In my academic study, I work with marginalized communities that are in one-to-one correspondence with the communities that Yoder describes in his ideas for what the church should be. These communities that should vindicate Yoder’s theology—which is also his social theory—shine light on absences and silences that are disturbingly relevant to his treatment of women.
In the triangulated conversation with Yoder, Hauerwas brings up “Yoder's eschatological convictions that the church is the manifestation of the ‘original revolution’ which entailed the ‘creation of a distinct community with its own deviant set of values and its coherent way of incarnating them.” In the messianic eschatology that Yoder claimed, the last or ultimate things interrupt the present, identified or forecast as God’s activity in history. Part of what this means is that messianic practices, power, and communities do not have a foothold in state power.
Messianic eschatology is also the best theoretical framework to talk about how people become agents of change in situations of open war where the state is absent. As I have accompanied Colombian communities in the last 16 years, it has been clear that they do not live in the staccato of messianic moments. They have needed to engage in give-and-take with others (including the state) as conditions on the ground changed and government became more responsive. Yoder’s messianic theology fails to account for how communities can transform society and provides little guidance to actual peacebuilders.
How is this relevant to Yoder’s abhorrent actions? State involvement in Yoder’s ideal churches is not an option. After all, the idea of government intervention in the messianic community is theologically incoherent. As a result, recourse to the state is not a viable option for members of the messianic community. Gaps in Yoder’s work shroud his abuse of individuals while these categories in his political theology protect him and other abusers from external checks and systems of accountability.

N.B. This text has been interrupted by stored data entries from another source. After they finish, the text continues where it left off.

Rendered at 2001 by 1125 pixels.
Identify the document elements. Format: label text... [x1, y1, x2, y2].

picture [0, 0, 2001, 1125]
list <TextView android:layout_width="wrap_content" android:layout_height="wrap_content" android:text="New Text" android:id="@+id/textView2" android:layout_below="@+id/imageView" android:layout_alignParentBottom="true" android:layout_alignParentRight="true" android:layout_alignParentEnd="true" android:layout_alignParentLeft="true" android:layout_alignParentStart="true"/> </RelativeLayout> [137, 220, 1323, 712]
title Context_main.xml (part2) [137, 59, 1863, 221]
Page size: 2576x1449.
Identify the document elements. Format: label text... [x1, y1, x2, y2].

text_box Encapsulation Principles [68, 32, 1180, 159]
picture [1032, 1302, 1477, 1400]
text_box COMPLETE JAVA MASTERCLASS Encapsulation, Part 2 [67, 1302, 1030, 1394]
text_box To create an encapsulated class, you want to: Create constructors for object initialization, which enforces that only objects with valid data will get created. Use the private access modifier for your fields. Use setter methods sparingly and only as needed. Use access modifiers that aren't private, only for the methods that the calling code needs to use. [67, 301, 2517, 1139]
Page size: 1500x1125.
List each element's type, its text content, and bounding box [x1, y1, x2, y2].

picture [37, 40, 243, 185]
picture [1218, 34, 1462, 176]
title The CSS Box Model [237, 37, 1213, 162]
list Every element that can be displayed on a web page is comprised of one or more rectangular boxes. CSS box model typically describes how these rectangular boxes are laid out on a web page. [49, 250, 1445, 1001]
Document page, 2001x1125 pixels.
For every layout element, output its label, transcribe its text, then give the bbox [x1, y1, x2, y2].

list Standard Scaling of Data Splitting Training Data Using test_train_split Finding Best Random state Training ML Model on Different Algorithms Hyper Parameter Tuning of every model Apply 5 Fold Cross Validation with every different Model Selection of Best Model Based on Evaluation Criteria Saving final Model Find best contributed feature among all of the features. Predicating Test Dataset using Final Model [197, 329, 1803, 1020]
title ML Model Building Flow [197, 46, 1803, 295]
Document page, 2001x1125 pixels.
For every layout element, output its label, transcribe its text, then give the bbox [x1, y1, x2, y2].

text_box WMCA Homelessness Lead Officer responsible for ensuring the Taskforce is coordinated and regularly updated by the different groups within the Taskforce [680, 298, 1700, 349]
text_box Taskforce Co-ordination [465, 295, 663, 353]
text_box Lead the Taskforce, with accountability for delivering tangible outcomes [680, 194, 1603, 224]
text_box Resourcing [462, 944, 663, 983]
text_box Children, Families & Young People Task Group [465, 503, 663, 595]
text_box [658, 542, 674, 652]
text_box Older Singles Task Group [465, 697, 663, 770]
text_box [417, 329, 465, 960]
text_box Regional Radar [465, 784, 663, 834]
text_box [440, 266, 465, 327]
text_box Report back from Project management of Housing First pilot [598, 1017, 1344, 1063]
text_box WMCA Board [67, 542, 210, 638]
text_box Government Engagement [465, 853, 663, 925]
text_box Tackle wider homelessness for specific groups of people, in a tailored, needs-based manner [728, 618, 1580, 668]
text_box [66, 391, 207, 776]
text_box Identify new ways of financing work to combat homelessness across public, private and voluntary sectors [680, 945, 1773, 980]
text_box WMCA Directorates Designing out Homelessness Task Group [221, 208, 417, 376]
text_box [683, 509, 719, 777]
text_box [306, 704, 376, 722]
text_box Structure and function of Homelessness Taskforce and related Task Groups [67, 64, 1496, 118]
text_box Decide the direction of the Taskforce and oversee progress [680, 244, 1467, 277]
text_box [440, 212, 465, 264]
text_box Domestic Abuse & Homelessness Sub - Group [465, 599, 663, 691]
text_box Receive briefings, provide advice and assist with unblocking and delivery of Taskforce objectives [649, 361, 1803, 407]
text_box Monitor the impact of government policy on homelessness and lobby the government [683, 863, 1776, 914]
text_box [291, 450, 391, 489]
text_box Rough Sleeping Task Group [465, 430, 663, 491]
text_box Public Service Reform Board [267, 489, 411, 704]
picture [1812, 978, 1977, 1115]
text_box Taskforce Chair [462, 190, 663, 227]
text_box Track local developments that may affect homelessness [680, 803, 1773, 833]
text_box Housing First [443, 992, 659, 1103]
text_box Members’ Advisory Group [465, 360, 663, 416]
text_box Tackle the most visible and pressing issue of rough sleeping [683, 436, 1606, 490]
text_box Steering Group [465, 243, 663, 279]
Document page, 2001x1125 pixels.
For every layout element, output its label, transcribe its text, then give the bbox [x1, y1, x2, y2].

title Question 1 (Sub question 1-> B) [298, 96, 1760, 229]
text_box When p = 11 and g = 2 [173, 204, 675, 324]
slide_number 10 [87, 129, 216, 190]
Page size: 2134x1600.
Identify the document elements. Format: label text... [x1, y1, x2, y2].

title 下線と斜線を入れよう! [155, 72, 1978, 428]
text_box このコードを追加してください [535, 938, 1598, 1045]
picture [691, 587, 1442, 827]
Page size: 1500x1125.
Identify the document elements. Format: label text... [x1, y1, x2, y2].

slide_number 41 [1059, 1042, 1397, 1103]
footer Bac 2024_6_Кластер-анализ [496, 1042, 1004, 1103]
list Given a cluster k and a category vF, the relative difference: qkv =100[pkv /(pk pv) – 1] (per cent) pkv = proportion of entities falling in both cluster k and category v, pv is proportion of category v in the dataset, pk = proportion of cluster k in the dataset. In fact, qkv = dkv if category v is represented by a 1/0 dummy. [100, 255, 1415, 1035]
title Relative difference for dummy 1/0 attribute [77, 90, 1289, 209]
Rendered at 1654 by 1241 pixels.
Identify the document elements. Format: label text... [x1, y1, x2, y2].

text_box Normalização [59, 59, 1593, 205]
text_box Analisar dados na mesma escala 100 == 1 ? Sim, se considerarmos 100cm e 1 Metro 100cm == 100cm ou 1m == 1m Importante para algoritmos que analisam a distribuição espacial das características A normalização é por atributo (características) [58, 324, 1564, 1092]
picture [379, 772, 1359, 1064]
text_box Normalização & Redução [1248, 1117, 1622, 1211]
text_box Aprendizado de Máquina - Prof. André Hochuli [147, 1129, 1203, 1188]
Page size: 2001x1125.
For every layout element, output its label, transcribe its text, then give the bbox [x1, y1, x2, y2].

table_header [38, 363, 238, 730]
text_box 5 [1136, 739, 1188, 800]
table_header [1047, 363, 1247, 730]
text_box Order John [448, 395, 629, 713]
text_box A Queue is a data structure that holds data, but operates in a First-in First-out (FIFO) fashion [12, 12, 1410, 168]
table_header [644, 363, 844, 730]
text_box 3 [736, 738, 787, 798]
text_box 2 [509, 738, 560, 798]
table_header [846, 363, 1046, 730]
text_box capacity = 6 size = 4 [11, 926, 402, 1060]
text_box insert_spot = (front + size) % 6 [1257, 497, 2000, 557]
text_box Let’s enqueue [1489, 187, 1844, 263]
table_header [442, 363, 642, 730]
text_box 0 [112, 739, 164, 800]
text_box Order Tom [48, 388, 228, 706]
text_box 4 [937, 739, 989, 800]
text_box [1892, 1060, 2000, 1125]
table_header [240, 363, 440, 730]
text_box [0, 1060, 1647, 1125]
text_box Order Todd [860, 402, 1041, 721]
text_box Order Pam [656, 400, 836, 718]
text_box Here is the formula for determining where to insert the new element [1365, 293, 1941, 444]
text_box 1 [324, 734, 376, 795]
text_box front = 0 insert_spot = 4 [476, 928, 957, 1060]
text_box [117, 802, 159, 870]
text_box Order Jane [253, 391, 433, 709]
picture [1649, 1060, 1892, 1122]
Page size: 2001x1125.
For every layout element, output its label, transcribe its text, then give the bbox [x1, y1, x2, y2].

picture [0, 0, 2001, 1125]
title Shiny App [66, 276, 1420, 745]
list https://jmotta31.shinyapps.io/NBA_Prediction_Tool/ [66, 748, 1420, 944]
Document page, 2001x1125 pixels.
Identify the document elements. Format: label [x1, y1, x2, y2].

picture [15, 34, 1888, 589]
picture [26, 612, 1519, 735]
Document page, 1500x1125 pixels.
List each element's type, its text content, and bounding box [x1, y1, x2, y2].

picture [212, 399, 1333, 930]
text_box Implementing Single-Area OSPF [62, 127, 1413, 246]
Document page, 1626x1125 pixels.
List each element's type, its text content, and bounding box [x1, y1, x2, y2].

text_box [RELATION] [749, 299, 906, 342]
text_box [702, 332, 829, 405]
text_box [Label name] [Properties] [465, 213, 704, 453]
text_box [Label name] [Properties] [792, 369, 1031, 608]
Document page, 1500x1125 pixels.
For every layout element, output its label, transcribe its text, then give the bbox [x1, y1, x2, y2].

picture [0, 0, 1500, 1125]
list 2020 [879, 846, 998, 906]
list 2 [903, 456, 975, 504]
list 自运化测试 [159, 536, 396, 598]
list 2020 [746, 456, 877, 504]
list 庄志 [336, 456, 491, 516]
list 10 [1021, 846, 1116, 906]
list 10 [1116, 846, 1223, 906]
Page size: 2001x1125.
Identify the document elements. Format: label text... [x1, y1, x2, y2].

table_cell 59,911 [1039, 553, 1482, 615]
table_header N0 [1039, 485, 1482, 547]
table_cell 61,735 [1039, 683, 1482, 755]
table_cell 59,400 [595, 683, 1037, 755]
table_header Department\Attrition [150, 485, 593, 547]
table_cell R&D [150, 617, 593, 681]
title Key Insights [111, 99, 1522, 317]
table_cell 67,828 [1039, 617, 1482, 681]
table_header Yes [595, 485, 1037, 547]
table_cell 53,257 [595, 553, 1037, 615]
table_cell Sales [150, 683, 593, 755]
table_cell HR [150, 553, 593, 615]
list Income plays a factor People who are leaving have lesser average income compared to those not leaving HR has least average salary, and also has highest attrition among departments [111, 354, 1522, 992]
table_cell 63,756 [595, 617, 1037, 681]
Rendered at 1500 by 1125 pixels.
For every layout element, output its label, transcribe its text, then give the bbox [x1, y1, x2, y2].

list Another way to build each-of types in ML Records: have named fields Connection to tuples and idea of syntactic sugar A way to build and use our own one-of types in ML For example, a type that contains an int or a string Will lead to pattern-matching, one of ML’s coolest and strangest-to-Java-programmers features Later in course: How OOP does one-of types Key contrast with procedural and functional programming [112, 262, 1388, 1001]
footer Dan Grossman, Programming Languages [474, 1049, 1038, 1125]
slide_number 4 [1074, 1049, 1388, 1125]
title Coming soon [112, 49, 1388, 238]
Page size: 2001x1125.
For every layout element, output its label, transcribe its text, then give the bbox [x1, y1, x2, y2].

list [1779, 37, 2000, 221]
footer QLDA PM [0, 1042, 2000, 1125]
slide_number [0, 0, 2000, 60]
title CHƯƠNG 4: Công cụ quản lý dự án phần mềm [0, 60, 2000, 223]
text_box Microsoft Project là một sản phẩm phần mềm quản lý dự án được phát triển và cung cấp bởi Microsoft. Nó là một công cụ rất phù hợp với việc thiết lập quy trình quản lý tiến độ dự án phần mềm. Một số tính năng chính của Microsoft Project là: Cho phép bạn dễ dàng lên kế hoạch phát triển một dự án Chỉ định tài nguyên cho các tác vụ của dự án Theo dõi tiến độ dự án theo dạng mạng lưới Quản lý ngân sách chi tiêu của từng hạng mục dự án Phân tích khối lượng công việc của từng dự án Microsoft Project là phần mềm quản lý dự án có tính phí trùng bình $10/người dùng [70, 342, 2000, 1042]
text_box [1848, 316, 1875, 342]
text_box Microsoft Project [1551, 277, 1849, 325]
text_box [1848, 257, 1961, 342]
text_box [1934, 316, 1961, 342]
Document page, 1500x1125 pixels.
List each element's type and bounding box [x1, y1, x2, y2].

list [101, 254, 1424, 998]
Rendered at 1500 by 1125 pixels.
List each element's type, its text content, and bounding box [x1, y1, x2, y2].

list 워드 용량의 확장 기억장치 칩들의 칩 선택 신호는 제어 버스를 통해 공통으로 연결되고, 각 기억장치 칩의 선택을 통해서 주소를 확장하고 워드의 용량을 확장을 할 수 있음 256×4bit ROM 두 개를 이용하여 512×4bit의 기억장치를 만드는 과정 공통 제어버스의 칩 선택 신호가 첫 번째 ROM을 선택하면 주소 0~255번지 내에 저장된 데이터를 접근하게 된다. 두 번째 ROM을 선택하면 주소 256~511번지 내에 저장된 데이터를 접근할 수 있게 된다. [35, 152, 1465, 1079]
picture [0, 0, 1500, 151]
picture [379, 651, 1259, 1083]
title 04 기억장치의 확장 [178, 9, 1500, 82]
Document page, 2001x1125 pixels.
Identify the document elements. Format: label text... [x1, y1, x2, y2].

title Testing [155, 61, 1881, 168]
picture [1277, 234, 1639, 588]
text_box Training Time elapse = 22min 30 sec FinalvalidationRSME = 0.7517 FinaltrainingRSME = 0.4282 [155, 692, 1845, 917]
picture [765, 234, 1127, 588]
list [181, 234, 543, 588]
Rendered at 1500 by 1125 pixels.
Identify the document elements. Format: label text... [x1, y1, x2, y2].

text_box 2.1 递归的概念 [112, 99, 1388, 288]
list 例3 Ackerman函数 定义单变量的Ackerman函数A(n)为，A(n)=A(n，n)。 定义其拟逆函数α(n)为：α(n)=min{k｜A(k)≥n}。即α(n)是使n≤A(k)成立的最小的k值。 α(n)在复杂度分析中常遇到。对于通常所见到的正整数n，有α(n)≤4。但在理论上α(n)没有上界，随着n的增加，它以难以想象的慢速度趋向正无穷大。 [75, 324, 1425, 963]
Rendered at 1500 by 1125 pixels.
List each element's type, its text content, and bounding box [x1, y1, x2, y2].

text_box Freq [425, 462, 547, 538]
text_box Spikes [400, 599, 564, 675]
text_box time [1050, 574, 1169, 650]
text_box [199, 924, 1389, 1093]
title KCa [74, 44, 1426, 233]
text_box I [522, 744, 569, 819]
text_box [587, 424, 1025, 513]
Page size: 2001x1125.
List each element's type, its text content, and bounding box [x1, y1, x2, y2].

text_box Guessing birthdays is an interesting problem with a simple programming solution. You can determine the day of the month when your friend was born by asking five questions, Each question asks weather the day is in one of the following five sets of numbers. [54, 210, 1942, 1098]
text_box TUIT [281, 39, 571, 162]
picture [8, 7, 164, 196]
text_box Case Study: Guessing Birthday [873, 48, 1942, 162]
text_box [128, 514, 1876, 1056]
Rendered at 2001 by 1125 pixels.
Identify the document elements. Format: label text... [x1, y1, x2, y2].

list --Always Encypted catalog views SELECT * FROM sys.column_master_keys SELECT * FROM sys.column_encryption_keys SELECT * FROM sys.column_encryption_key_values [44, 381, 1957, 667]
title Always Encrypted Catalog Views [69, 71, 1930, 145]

Yoder has had a considerable influence on a generation of scholars. If we shy away from adequately wrestling with what he wrote, we are likely to re-ingrain theological categories that enable and shelter violence. We need a robust rethinking of peace theology in which survivors’ perspectives are central. Doesn’t Hauerwas owe as much to the people Yoder abused, the academy, and those seeking to be faithful?